Muğla özellikle de Milas zeytin varlığı ve kalitesi ile dünyada adını duyururken, İzmir’i bir türlü geçemeyen Aydın zeytinyağı üretiminde çok iddialıdır. Antalya zeytin ağacının milyonlarca yıldır bu bölgenin anavatanı olduğunu vurgular ki onlar da çok haklıdır.

***

Nasreddin Hoca fıkrası gibi oldu çünkü gerçekten herkes haklı. İşte anahtar kelime burada “Herkes”. Yani”Biz”.. Ne yazık ki zeytin ve zeytinyağı üretiminde asla biz olmayı başaramıyoruz. Başta Fransa örneğini o yüzden anlattım. Fransızlar çizdikleri gastronomi yoluyla biz olmayı başarmış ve şimdi bunun ekmeğini yiyorlar.

Güney Marmara’dan Hatay’a kadar haritanın tam yarısını içine alan bölgelerde geniş bir zeytin yolu çizmemiz gerekir. Tabii burada her türlü siyasi, bölgesel, ekonomik kaygılardan uzak tarafsız ve bilimsel olmak gerekiyor. Böyle bir zeytin yolu çizmeye kalkınca tüm şehirlerin, köylerin yerel yöneticilerinin “Bizim oradan geçsin” beklentileri hatta baskıları olacaktır. Oysa bu yolun amacı bölgeleri değil topyekûn tüm ülkeyi kalkındıracak kadar büyük olmalıdır. Elimizdeki hazinenin üzerindeki toprağı süpürüp parlatmak gerekir.

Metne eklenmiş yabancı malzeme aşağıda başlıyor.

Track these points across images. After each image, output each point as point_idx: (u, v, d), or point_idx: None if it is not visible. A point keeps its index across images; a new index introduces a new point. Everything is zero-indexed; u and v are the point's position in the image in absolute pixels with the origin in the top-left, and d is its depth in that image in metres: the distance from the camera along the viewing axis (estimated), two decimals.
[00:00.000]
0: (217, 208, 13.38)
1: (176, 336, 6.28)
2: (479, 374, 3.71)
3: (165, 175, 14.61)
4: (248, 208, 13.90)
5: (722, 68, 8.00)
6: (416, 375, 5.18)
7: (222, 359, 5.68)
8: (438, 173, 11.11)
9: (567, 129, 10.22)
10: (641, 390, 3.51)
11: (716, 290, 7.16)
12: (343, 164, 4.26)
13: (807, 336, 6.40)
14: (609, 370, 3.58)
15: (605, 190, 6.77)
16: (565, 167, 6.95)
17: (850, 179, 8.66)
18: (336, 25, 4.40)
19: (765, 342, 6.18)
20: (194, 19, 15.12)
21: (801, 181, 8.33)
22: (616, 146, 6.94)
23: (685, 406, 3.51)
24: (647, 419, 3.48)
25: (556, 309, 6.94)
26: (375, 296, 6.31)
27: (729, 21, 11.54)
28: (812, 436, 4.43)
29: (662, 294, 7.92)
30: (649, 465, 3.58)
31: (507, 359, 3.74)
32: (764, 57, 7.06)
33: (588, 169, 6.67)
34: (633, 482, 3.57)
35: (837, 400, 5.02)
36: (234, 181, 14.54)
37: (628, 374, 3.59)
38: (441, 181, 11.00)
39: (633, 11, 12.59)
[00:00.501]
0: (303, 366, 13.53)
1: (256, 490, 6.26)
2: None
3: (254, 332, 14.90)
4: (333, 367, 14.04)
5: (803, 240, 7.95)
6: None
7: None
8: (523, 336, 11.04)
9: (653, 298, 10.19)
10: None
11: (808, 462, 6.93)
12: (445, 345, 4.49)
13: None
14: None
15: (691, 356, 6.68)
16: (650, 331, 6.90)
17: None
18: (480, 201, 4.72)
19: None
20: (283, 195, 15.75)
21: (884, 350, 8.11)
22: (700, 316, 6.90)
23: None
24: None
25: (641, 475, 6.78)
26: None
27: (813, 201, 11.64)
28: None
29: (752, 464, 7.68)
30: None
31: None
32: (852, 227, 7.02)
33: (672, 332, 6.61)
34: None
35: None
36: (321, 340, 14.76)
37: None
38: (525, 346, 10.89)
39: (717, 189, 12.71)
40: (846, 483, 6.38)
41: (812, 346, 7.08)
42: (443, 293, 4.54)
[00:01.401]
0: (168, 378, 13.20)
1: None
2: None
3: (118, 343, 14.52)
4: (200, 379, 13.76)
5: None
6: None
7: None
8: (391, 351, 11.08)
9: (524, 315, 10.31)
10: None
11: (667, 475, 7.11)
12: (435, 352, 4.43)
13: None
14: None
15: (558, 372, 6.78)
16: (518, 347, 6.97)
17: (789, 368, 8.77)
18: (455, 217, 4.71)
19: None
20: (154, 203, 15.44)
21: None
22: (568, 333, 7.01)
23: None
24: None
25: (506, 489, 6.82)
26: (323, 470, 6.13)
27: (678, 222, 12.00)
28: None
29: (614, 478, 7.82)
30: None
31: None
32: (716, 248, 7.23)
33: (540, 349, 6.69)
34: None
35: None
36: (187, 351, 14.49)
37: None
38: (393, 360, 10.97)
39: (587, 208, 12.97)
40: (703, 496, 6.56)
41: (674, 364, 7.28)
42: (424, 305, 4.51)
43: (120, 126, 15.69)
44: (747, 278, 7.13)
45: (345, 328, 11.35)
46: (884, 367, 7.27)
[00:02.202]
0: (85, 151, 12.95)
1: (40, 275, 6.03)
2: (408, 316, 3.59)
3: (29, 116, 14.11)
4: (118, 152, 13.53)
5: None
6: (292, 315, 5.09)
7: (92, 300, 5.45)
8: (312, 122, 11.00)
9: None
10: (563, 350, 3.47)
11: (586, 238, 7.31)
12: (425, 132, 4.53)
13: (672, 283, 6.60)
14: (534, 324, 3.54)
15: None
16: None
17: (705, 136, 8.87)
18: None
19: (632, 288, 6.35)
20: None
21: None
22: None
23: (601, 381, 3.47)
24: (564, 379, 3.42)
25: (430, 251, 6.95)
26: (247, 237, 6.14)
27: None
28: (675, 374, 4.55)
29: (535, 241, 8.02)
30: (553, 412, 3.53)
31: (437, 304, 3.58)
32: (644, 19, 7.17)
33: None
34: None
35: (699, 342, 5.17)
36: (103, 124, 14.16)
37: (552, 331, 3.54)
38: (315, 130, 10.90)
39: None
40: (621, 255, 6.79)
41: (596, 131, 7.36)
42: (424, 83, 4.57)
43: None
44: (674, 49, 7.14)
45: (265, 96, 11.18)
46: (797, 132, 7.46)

Zeytin yoluyla anlatmak istediğim sadece zeytin ve zeytinyağı çeşitlerimiz değil, sofralarımızda yer alan tüm zeytinyağlı çeşitlerimizdir aynı zamanda. Zeytinyağlı yemeklerimiz bunları hazırlamamızı sağlayan coğrafi tescilli sebzelerimiz ve meyvelerimiz ile hazinemiz çok büyük.

***

İşimiz kolay değil önce kendi içimizde biz olmayı başarıp ardından tüm dünyaya parmak ısırtacak bir çalışmayı yapabilecek güce ve kaynağa sahibiz. Kayıkçı kavgaları yerine bu birliği oluşturabilirsek hem turizmi hem de yerel ekonomileri canlandırabiliriz. Zeytin ekim ayından başlayıp şubat ayına bazı bölgelerde mart ayına kadar uzayan kışın ölü olan turizme büyük bir ivme kazandıracaktır. Turizmin bu pastada yer alması ile birçok alt sektör bundan yararlanacaktır.

Medya, sivil toplum örgütleri, yerel ve merkezi yönetim adeta olimpiyat organizasyonu hazırlıyor mantığı ile her türlü ön yargıdan uzak ortak bir politika oluşturmalı, harekete geçmeli ve bu işin yönetimini bilim insanlarına bırakmalıdır. Ülkemizde artık bu konuda dünya çapında isimler ve gerçekten çok başarılı zeytinciler var. Bu masada yer alanlar bölgeleri birbirleriyle yarıştırmadan ülkemizi dünya ile yarıştıracak bir rota ve yön haritası belirlerse doğanın armağanı zeytin binlerce yıl sonra yeniden Marmara, Ege ve Akdeniz’e can ve nefes katacak, ülkemiz gastronomi alanında bir ilk gerçekleştirecektir. Zeytinde hayallerimizin gerçek olmasını diliyoruz.